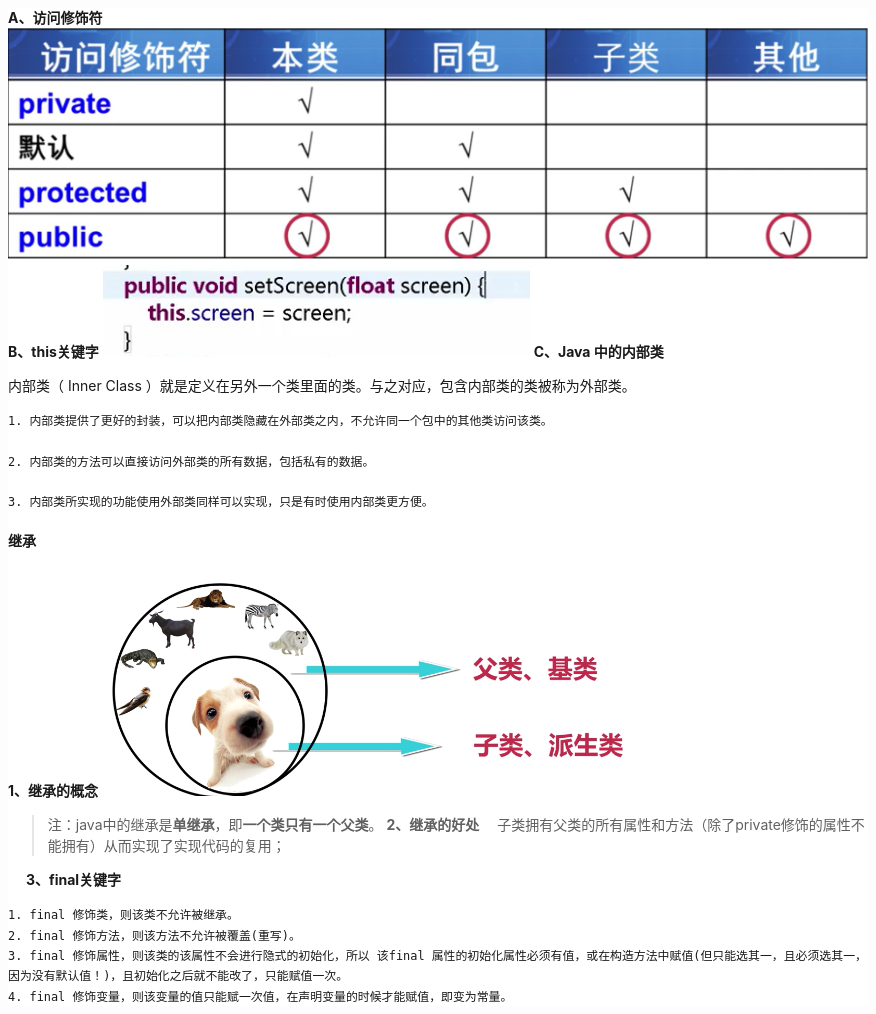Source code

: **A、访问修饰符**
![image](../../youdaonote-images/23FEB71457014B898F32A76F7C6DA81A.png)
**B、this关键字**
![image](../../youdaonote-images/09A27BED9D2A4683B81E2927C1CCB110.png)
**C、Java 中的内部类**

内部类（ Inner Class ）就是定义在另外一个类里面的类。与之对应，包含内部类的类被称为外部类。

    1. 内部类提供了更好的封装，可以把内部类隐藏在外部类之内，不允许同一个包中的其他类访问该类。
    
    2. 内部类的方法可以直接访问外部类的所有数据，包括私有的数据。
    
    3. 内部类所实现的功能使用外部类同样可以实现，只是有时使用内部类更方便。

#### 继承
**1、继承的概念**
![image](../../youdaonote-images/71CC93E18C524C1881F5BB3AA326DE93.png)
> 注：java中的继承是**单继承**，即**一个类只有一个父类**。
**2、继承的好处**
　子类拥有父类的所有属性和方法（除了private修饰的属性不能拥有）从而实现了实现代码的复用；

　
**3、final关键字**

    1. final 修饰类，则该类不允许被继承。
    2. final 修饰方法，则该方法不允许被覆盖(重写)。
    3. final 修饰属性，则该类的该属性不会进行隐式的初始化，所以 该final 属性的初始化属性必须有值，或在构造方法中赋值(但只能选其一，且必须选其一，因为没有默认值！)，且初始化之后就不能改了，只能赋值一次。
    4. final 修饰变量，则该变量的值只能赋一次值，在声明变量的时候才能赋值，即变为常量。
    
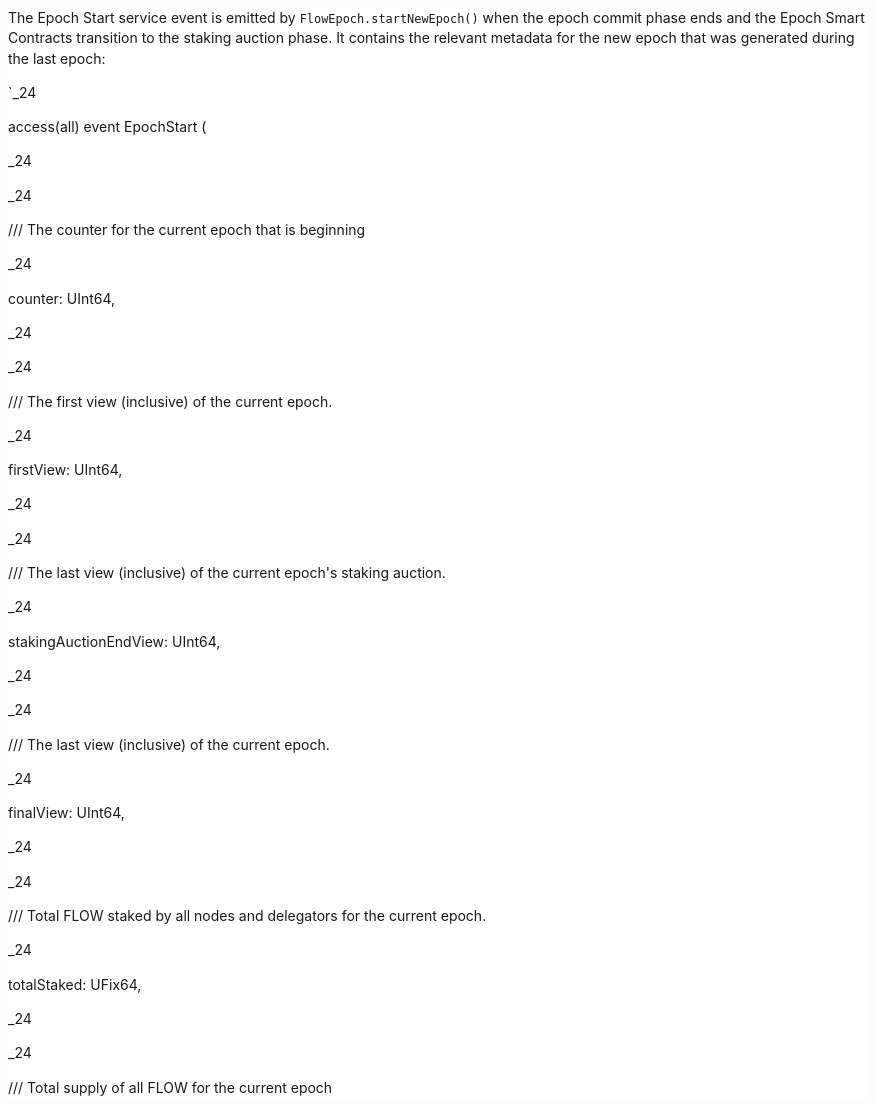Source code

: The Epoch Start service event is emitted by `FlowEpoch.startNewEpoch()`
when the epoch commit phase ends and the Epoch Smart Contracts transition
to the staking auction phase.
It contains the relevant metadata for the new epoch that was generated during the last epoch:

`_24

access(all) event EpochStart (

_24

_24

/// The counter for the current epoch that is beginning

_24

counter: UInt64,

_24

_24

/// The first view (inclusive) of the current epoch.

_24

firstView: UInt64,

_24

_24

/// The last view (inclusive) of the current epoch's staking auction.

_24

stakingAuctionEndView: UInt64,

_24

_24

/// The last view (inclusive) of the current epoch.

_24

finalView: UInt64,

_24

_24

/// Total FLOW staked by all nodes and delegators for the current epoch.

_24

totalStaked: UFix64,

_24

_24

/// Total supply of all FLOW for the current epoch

**Task requirements:** Return the material above verbatim, minus the pictures.

**Expected answer:**
Source code

: **A、访问修饰符**
![image](../../youdaonote-images/23FEB71457014B898F32A76F7C6DA81A.png)
**B、this关键字**
![image](../../youdaonote-images/09A27BED9D2A4683B81E2927C1CCB110.png)
**C、Java 中的内部类**

内部类（ Inner Class ）就是定义在另外一个类里面的类。与之对应，包含内部类的类被称为外部类。

    1. 内部类提供了更好的封装，可以把内部类隐藏在外部类之内，不允许同一个包中的其他类访问该类。
    
    2. 内部类的方法可以直接访问外部类的所有数据，包括私有的数据。
    
    3. 内部类所实现的功能使用外部类同样可以实现，只是有时使用内部类更方便。

#### 继承
**1、继承的概念**
![image](../../youdaonote-images/71CC93E18C524C1881F5BB3AA326DE93.png)
> 注：java中的继承是**单继承**，即**一个类只有一个父类**。
**2、继承的好处**
　子类拥有父类的所有属性和方法（除了private修饰的属性不能拥有）从而实现了实现代码的复用；

　
**3、final关键字**

    1. final 修饰类，则该类不允许被继承。
    2. final 修饰方法，则该方法不允许被覆盖(重写)。
    3. final 修饰属性，则该类的该属性不会进行隐式的初始化，所以 该final 属性的初始化属性必须有值，或在构造方法中赋值(但只能选其一，且必须选其一，因为没有默认值！)，且初始化之后就不能改了，只能赋值一次。
    4. final 修饰变量，则该变量的值只能赋一次值，在声明变量的时候才能赋值，即变为常量。
    
Source code

: The Epoch Start service event is emitted by `FlowEpoch.startNewEpoch()`
when the epoch commit phase ends and the Epoch Smart Contracts transition
to the staking auction phase.
It contains the relevant metadata for the new epoch that was generated during the last epoch:

`_24

access(all) event EpochStart (

_24

_24

/// The counter for the current epoch that is beginning

_24

counter: UInt64,

_24

_24

/// The first view (inclusive) of the current epoch.

_24

firstView: UInt64,

_24

_24

/// The last view (inclusive) of the current epoch's staking auction.

_24

stakingAuctionEndView: UInt64,

_24

_24

/// The last view (inclusive) of the current epoch.

_24

finalView: UInt64,

_24

_24

/// Total FLOW staked by all nodes and delegators for the current epoch.

_24

totalStaked: UFix64,

_24

_24

/// Total supply of all FLOW for the current epoch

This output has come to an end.